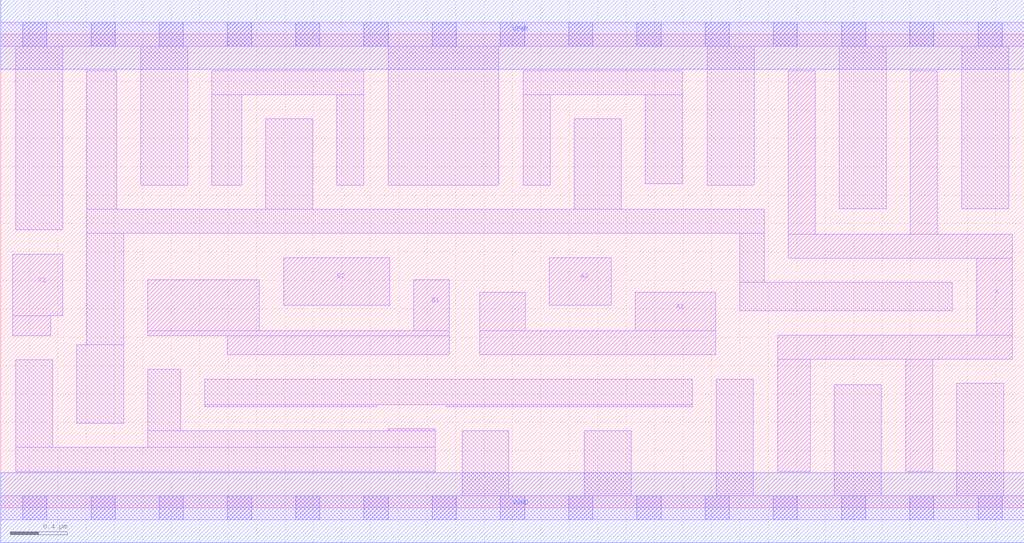
<source format=lef>
# Copyright 2020 The SkyWater PDK Authors
#
# Licensed under the Apache License, Version 2.0 (the "License");
# you may not use this file except in compliance with the License.
# You may obtain a copy of the License at
#
#     https://www.apache.org/licenses/LICENSE-2.0
#
# Unless required by applicable law or agreed to in writing, software
# distributed under the License is distributed on an "AS IS" BASIS,
# WITHOUT WARRANTIES OR CONDITIONS OF ANY KIND, either express or implied.
# See the License for the specific language governing permissions and
# limitations under the License.
#
# SPDX-License-Identifier: Apache-2.0

VERSION 5.7 ;
  NAMESCASESENSITIVE ON ;
  NOWIREEXTENSIONATPIN ON ;
  DIVIDERCHAR "/" ;
  BUSBITCHARS "[]" ;
UNITS
  DATABASE MICRONS 200 ;
END UNITS
MACRO sky130_fd_sc_lp__o221a_4
  CLASS CORE ;
  SOURCE USER ;
  FOREIGN sky130_fd_sc_lp__o221a_4 ;
  ORIGIN  0.000000  0.000000 ;
  SIZE  7.200000 BY  3.330000 ;
  SYMMETRY X Y R90 ;
  SITE unit ;
  PIN A1
    ANTENNAGATEAREA  0.630000 ;
    DIRECTION INPUT ;
    USE SIGNAL ;
    PORT
      LAYER li1 ;
        RECT 3.370000 1.075000 5.030000 1.245000 ;
        RECT 3.370000 1.245000 3.690000 1.515000 ;
        RECT 4.465000 1.245000 5.030000 1.515000 ;
    END
  END A1
  PIN A2
    ANTENNAGATEAREA  0.630000 ;
    DIRECTION INPUT ;
    USE SIGNAL ;
    PORT
      LAYER li1 ;
        RECT 3.860000 1.425000 4.295000 1.760000 ;
    END
  END A2
  PIN B1
    ANTENNAGATEAREA  0.630000 ;
    DIRECTION INPUT ;
    USE SIGNAL ;
    PORT
      LAYER li1 ;
        RECT 1.035000 1.210000 3.155000 1.245000 ;
        RECT 1.035000 1.245000 1.820000 1.605000 ;
        RECT 1.595000 1.075000 3.155000 1.210000 ;
        RECT 2.905000 1.245000 3.155000 1.605000 ;
    END
  END B1
  PIN B2
    ANTENNAGATEAREA  0.630000 ;
    DIRECTION INPUT ;
    USE SIGNAL ;
    PORT
      LAYER li1 ;
        RECT 1.990000 1.425000 2.735000 1.760000 ;
    END
  END B2
  PIN C1
    ANTENNAGATEAREA  0.630000 ;
    DIRECTION INPUT ;
    USE SIGNAL ;
    PORT
      LAYER li1 ;
        RECT 0.085000 1.210000 0.350000 1.350000 ;
        RECT 0.085000 1.350000 0.435000 1.785000 ;
    END
  END C1
  PIN X
    ANTENNADIFFAREA  1.176000 ;
    DIRECTION OUTPUT ;
    USE SIGNAL ;
    PORT
      LAYER li1 ;
        RECT 5.465000 0.255000 5.695000 1.045000 ;
        RECT 5.465000 1.045000 7.115000 1.215000 ;
        RECT 5.540000 1.755000 7.115000 1.925000 ;
        RECT 5.540000 1.925000 5.730000 3.075000 ;
        RECT 6.365000 0.255000 6.555000 1.045000 ;
        RECT 6.400000 1.925000 6.590000 3.075000 ;
        RECT 6.865000 1.215000 7.115000 1.755000 ;
    END
  END X
  PIN VGND
    DIRECTION INOUT ;
    USE GROUND ;
    PORT
      LAYER met1 ;
        RECT 0.000000 -0.245000 7.200000 0.245000 ;
    END
  END VGND
  PIN VPWR
    DIRECTION INOUT ;
    USE POWER ;
    PORT
      LAYER met1 ;
        RECT 0.000000 3.085000 7.200000 3.575000 ;
    END
  END VPWR
  OBS
    LAYER li1 ;
      RECT 0.000000 -0.085000 7.200000 0.085000 ;
      RECT 0.000000  3.245000 7.200000 3.415000 ;
      RECT 0.105000  0.255000 3.055000 0.425000 ;
      RECT 0.105000  0.425000 0.365000 1.040000 ;
      RECT 0.105000  1.955000 0.435000 3.245000 ;
      RECT 0.535000  0.595000 0.865000 1.145000 ;
      RECT 0.605000  1.145000 0.865000 1.930000 ;
      RECT 0.605000  1.930000 5.370000 2.100000 ;
      RECT 0.605000  2.100000 0.815000 3.075000 ;
      RECT 0.985000  2.270000 1.315000 3.245000 ;
      RECT 1.035000  0.425000 3.055000 0.540000 ;
      RECT 1.035000  0.540000 1.265000 0.975000 ;
      RECT 1.435000  0.710000 2.645000 0.725000 ;
      RECT 1.435000  0.725000 4.865000 0.905000 ;
      RECT 1.485000  2.270000 1.695000 2.905000 ;
      RECT 1.485000  2.905000 2.555000 3.075000 ;
      RECT 1.865000  2.100000 2.195000 2.735000 ;
      RECT 2.365000  2.270000 2.555000 2.905000 ;
      RECT 2.725000  0.540000 3.055000 0.555000 ;
      RECT 2.725000  2.270000 3.505000 3.245000 ;
      RECT 3.135000  0.710000 4.865000 0.725000 ;
      RECT 3.245000  0.085000 3.575000 0.540000 ;
      RECT 3.675000  2.270000 3.865000 2.905000 ;
      RECT 3.675000  2.905000 4.795000 3.075000 ;
      RECT 4.035000  2.100000 4.365000 2.735000 ;
      RECT 4.105000  0.085000 4.435000 0.540000 ;
      RECT 4.535000  2.280000 4.795000 2.905000 ;
      RECT 4.970000  2.270000 5.300000 3.245000 ;
      RECT 5.035000  0.085000 5.295000 0.905000 ;
      RECT 5.200000  1.385000 6.695000 1.585000 ;
      RECT 5.200000  1.585000 5.370000 1.930000 ;
      RECT 5.865000  0.085000 6.195000 0.865000 ;
      RECT 5.900000  2.105000 6.230000 3.245000 ;
      RECT 6.725000  0.085000 7.055000 0.875000 ;
      RECT 6.760000  2.105000 7.090000 3.245000 ;
    LAYER mcon ;
      RECT 0.155000 -0.085000 0.325000 0.085000 ;
      RECT 0.155000  3.245000 0.325000 3.415000 ;
      RECT 0.635000 -0.085000 0.805000 0.085000 ;
      RECT 0.635000  3.245000 0.805000 3.415000 ;
      RECT 1.115000 -0.085000 1.285000 0.085000 ;
      RECT 1.115000  3.245000 1.285000 3.415000 ;
      RECT 1.595000 -0.085000 1.765000 0.085000 ;
      RECT 1.595000  3.245000 1.765000 3.415000 ;
      RECT 2.075000 -0.085000 2.245000 0.085000 ;
      RECT 2.075000  3.245000 2.245000 3.415000 ;
      RECT 2.555000 -0.085000 2.725000 0.085000 ;
      RECT 2.555000  3.245000 2.725000 3.415000 ;
      RECT 3.035000 -0.085000 3.205000 0.085000 ;
      RECT 3.035000  3.245000 3.205000 3.415000 ;
      RECT 3.515000 -0.085000 3.685000 0.085000 ;
      RECT 3.515000  3.245000 3.685000 3.415000 ;
      RECT 3.995000 -0.085000 4.165000 0.085000 ;
      RECT 3.995000  3.245000 4.165000 3.415000 ;
      RECT 4.475000 -0.085000 4.645000 0.085000 ;
      RECT 4.475000  3.245000 4.645000 3.415000 ;
      RECT 4.955000 -0.085000 5.125000 0.085000 ;
      RECT 4.955000  3.245000 5.125000 3.415000 ;
      RECT 5.435000 -0.085000 5.605000 0.085000 ;
      RECT 5.435000  3.245000 5.605000 3.415000 ;
      RECT 5.915000 -0.085000 6.085000 0.085000 ;
      RECT 5.915000  3.245000 6.085000 3.415000 ;
      RECT 6.395000 -0.085000 6.565000 0.085000 ;
      RECT 6.395000  3.245000 6.565000 3.415000 ;
      RECT 6.875000 -0.085000 7.045000 0.085000 ;
      RECT 6.875000  3.245000 7.045000 3.415000 ;
  END
END sky130_fd_sc_lp__o221a_4

</source>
□ □ □ □ □
TASK DETAILS → Only one part of the material above is to be transcribed, namely the lines starting with the line that has "1.695000 2.905000 ;" and going on through the line that has "RECT 3.515000 -0.085000", exactly as they stand.

EXERCISE ANSWER →
      RECT 1.485000  2.270000 1.695000 2.905000 ;
      RECT 1.485000  2.905000 2.555000 3.075000 ;
      RECT 1.865000  2.100000 2.195000 2.735000 ;
      RECT 2.365000  2.270000 2.555000 2.905000 ;
      RECT 2.725000  0.540000 3.055000 0.555000 ;
      RECT 2.725000  2.270000 3.505000 3.245000 ;
      RECT 3.135000  0.710000 4.865000 0.725000 ;
      RECT 3.245000  0.085000 3.575000 0.540000 ;
      RECT 3.675000  2.270000 3.865000 2.905000 ;
      RECT 3.675000  2.905000 4.795000 3.075000 ;
      RECT 4.035000  2.100000 4.365000 2.735000 ;
      RECT 4.105000  0.085000 4.435000 0.540000 ;
      RECT 4.535000  2.280000 4.795000 2.905000 ;
      RECT 4.970000  2.270000 5.300000 3.245000 ;
      RECT 5.035000  0.085000 5.295000 0.905000 ;
      RECT 5.200000  1.385000 6.695000 1.585000 ;
      RECT 5.200000  1.585000 5.370000 1.930000 ;
      RECT 5.865000  0.085000 6.195000 0.865000 ;
      RECT 5.900000  2.105000 6.230000 3.245000 ;
      RECT 6.725000  0.085000 7.055000 0.875000 ;
      RECT 6.760000  2.105000 7.090000 3.245000 ;
    LAYER mcon ;
      RECT 0.155000 -0.085000 0.325000 0.085000 ;
      RECT 0.155000  3.245000 0.325000 3.415000 ;
      RECT 0.635000 -0.085000 0.805000 0.085000 ;
      RECT 0.635000  3.245000 0.805000 3.415000 ;
      RECT 1.115000 -0.085000 1.285000 0.085000 ;
      RECT 1.115000  3.245000 1.285000 3.415000 ;
      RECT 1.595000 -0.085000 1.765000 0.085000 ;
      RECT 1.595000  3.245000 1.765000 3.415000 ;
      RECT 2.075000 -0.085000 2.245000 0.085000 ;
      RECT 2.075000  3.245000 2.245000 3.415000 ;
      RECT 2.555000 -0.085000 2.725000 0.085000 ;
      RECT 2.555000  3.245000 2.725000 3.415000 ;
      RECT 3.035000 -0.085000 3.205000 0.085000 ;
      RECT 3.035000  3.245000 3.205000 3.415000 ;
      RECT 3.515000 -0.085000 3.685000 0.085000 ;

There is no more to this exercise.